• Task objective: Return, verbatim, the lines in the entries below that run from the line containing "family: Euphorbiaceae" through the end of the entries, both included.

- - - -

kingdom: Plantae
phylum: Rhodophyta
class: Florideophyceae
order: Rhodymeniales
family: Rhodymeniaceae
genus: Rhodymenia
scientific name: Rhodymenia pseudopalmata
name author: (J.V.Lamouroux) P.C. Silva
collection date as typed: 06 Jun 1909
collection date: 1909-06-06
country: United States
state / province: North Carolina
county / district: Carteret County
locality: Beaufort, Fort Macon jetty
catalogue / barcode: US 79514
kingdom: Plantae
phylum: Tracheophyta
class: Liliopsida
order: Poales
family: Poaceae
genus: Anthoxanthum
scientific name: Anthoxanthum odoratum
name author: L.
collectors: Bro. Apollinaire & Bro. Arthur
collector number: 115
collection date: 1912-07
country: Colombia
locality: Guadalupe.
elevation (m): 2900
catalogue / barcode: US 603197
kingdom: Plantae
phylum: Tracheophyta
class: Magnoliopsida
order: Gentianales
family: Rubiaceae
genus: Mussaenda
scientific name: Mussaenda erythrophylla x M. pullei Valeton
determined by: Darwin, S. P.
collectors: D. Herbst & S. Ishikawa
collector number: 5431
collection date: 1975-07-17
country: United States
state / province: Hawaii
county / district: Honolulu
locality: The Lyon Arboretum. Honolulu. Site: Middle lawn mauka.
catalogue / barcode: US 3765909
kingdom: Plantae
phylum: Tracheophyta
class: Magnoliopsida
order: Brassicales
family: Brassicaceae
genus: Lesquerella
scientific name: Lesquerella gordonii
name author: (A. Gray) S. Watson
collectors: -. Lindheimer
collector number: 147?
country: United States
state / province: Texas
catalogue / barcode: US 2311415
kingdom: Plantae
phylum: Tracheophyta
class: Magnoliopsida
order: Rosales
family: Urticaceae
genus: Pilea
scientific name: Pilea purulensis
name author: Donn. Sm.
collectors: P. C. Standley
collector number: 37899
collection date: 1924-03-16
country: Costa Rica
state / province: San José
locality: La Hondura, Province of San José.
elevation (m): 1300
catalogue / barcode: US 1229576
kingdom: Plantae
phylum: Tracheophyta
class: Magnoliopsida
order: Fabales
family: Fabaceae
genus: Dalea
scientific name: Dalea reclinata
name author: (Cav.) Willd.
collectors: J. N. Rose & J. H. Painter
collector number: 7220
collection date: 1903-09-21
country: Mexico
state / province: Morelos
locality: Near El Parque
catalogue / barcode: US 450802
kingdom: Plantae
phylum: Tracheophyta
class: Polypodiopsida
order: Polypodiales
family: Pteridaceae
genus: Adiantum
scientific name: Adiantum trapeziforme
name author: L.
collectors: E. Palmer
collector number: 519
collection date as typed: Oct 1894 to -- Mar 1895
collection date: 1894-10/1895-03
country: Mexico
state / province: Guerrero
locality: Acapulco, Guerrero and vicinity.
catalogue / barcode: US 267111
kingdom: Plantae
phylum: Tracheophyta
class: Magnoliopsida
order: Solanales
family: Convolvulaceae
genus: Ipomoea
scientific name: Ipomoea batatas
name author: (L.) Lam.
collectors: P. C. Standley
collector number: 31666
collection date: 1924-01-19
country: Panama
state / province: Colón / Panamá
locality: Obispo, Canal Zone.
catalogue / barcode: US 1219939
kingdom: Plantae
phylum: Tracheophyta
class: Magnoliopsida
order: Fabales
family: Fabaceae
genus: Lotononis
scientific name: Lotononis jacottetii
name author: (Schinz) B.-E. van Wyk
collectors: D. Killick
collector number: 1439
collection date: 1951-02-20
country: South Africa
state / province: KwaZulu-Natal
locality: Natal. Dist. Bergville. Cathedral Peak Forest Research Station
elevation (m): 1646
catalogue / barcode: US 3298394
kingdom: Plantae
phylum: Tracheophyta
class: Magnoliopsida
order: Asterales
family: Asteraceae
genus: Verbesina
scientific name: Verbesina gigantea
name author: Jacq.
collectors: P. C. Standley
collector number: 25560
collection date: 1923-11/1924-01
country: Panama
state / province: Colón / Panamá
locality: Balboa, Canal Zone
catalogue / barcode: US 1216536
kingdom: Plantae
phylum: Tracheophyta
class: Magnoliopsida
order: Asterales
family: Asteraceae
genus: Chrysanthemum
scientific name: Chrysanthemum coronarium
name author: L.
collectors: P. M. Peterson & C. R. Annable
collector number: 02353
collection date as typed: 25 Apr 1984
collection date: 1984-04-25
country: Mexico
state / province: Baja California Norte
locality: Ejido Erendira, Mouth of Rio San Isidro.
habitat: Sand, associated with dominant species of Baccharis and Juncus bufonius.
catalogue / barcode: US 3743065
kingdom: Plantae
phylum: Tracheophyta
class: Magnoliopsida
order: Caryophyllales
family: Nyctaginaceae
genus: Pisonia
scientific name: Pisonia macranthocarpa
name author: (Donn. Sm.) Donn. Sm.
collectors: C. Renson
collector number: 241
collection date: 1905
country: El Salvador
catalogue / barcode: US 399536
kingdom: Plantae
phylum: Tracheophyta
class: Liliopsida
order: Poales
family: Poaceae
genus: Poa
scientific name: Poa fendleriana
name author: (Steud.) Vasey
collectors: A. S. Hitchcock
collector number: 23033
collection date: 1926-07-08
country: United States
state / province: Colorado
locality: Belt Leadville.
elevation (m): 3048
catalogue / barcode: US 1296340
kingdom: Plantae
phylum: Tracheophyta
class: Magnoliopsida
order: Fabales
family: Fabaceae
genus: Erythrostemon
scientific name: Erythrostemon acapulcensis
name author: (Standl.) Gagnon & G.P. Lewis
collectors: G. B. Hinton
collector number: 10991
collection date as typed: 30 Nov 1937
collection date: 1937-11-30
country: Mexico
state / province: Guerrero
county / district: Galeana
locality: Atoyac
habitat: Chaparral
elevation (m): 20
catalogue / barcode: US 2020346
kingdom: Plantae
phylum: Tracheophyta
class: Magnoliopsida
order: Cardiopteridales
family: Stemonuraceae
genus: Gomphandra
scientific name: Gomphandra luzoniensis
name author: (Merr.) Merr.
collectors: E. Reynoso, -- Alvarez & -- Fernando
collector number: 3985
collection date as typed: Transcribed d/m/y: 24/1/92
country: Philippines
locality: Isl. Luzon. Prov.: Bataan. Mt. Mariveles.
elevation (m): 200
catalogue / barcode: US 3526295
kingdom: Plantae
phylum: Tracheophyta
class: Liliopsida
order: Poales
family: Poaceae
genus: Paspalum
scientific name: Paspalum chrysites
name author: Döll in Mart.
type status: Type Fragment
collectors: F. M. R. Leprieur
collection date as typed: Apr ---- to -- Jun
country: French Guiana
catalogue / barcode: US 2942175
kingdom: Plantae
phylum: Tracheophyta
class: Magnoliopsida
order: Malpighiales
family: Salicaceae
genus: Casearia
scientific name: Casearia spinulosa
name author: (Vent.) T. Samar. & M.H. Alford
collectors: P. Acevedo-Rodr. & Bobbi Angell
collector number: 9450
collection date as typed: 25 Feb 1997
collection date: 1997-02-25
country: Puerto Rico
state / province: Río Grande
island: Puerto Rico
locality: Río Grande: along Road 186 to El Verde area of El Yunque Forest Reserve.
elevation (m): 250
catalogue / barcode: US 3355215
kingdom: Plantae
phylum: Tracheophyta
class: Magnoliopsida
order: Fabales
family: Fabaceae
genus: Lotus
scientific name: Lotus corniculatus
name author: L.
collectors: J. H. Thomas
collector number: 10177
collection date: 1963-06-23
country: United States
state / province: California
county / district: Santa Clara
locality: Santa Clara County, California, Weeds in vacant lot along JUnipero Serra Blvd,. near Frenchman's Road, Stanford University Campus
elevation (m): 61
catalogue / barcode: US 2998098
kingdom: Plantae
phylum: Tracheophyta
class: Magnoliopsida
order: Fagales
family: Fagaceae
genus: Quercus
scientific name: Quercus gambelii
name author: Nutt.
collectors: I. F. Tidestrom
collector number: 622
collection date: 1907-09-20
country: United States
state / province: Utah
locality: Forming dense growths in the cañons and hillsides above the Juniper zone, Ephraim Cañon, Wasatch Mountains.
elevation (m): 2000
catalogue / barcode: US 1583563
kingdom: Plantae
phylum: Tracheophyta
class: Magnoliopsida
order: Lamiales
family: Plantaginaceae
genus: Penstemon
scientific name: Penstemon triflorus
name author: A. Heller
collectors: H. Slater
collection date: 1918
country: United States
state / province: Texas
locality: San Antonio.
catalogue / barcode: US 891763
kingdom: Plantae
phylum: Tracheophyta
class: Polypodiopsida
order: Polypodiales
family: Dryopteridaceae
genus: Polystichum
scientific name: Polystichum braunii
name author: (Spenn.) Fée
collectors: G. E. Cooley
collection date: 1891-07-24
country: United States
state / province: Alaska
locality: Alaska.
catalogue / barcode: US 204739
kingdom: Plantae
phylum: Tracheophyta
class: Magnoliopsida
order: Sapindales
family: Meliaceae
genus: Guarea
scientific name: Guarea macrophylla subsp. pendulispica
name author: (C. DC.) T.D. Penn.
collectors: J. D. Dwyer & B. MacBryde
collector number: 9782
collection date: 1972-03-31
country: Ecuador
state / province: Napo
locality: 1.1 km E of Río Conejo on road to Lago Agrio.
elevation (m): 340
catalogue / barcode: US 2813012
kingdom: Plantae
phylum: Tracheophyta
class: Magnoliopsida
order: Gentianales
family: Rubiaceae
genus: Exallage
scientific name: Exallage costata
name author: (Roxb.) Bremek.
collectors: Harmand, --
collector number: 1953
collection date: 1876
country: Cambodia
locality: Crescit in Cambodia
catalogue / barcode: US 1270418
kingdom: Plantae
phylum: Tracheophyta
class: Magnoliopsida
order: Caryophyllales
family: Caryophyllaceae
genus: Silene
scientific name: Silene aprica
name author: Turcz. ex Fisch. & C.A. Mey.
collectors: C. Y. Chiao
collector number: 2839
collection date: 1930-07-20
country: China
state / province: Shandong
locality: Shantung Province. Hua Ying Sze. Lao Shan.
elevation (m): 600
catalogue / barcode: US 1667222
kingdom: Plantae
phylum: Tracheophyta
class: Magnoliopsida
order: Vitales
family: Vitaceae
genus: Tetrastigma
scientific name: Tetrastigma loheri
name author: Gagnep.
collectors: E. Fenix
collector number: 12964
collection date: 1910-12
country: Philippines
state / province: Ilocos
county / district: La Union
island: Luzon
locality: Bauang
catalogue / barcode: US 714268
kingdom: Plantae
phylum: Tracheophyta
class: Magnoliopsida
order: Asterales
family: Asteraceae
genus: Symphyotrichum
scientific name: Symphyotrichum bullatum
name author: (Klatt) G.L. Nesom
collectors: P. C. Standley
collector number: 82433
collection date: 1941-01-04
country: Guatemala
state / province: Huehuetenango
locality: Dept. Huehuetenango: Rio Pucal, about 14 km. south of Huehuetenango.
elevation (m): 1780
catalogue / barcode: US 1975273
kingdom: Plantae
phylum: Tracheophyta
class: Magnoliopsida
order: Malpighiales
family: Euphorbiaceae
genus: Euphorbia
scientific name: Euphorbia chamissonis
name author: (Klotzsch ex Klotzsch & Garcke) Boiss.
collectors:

- - - -

• Complete response:
family: Euphorbiaceae
genus: Euphorbia
scientific name: Euphorbia chamissonis
name author: (Klotzsch ex Klotzsch & Garcke) Boiss.
collectors:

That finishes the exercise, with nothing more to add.